When dos Santos’ brother took him and the Corkers to meet his mom,
he struggled with his emotions. “All my life I thought that my
mother had abandoned me as child and didn’t care, so when I embraced
her for the first time in the favelas, I was thinking, ‘Should I
embrace this person?’” he explained. “It was very overwhelming.”
As he went with his mom and brother toward her home, dos Santos
thought about how far he’d come from living in poverty in the slums
of Brazil to being considered a “rich Brazilian,” by most of the
people he met there.
Nine of his 13 siblings were waiting for dos Santos when he got to
his mom’s house. They were all amazed that he was really there after
being lost for so many years. “My siblings clung to me like I was
star or something ... They were amazed ... that I was alive and
well,” he says.
While he was visiting his family, dos Santos also discovered the
truth about his disappearance, that he had been stolen from the
family and that his mother had tried to find him. He realized his
family didn’t abandon him on purpose. He also discovered that he was
23 years old instead of 20 years old. His adoption paperwork was
sketchy in that area.
When dos Santos finally had to leave his family, his mother didn’t
want him to go. “My mother did not want me to leave due to the fact
that she had lost me before,” he says. Dos Santos says he has a
great desire to get to know more about his mom. “My mother kept her
family together and had searched for the one (myself) who was taken
away for many years.”
Dos Santos also met his father, who is still an alcoholic, and is
still living in the “shack” where the family lived for many years.
“Dad doesn’t take any kind of responsibility for the family,” he
says.
“I really want to go to live there or to visit my family,” says dos
Santos. “I work two jobs at OBU, as a resident assistant and as a
cashier at the Cafe. ... Right now, I don’t have the money but I’m
just hoping to make enough money to spend Christmas with them.”
Dos Santos, who is a history and sociology major, would also like to
write a book about his experiences one day. “As for my career, I’d
like to go back to Brazil and do some kind of social work,” he says.
“I love the U.S., but I want to help with poor people and poverty in
Brazil.”
Dos Santos admits he was skeptical about Christianity because of the
abuse he suffered in his life. “But after people like my adopted
grandparents,
Randy Luper, my (Children’s Home) family friend, Mrs. Betty Smith
and her husband, Gary Corker’s family, Daniel Messina and his
family, I saw what Christianity should be like.
“I came to find out quick that while we see one part of the puzzle,
God sees the whole puzzle,” he says.

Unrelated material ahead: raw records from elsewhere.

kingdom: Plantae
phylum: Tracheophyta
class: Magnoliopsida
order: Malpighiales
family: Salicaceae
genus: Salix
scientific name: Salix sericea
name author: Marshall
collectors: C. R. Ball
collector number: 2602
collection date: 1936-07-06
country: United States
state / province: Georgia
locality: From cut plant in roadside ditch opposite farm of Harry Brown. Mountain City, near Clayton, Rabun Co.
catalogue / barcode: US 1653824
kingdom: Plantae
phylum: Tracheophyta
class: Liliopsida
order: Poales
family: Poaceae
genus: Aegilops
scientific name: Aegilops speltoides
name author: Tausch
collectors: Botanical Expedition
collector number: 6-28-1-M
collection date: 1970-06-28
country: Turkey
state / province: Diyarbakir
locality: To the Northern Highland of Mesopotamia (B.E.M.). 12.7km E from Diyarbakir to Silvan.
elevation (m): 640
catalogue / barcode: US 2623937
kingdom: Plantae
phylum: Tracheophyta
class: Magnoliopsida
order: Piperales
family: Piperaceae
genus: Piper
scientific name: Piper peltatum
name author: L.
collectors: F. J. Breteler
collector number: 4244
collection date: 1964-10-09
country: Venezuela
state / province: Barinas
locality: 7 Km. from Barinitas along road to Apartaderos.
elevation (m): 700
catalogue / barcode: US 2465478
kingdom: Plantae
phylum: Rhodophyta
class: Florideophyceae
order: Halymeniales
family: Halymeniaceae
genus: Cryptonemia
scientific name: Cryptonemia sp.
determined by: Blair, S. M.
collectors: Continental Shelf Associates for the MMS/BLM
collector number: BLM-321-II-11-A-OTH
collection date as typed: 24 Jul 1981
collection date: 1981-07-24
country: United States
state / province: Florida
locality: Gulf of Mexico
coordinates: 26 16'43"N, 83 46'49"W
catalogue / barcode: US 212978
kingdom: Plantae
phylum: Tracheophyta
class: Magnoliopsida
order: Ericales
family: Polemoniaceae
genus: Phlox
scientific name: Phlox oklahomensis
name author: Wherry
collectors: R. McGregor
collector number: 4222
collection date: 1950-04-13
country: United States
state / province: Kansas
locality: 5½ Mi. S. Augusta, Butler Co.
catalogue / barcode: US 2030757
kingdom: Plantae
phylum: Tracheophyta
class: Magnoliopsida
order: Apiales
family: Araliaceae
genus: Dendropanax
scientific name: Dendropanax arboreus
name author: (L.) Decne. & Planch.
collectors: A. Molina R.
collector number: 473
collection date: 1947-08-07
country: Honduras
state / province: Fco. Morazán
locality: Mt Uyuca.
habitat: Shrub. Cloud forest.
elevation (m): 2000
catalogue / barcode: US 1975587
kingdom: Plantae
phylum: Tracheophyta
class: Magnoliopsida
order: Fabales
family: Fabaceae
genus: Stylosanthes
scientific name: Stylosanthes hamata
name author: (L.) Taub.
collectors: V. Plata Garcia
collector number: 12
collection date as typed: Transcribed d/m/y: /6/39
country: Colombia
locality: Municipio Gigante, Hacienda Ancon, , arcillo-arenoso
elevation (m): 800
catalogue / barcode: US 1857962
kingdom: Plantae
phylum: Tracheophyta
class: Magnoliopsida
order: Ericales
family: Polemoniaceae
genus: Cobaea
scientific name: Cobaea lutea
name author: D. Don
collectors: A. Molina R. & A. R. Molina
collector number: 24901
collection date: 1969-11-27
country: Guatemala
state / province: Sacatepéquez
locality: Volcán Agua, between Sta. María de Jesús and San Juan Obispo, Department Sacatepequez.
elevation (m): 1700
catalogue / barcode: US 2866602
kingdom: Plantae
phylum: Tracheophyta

Finding out that he hadn’t been
abandoned by his family changed his feelings and thoughts about God.
“God had really put people in my life to change me and show me the
way,” he says.
Dos Santos realized that only God could have worked out all the
details necessary to fit together the puzzle pieces of his life.
“You don’t see your whole life, only God sees all of it, he says.
“It’s a puzzle I thought I would never solve.”
“And I’m still young so there’s more to come,” he says.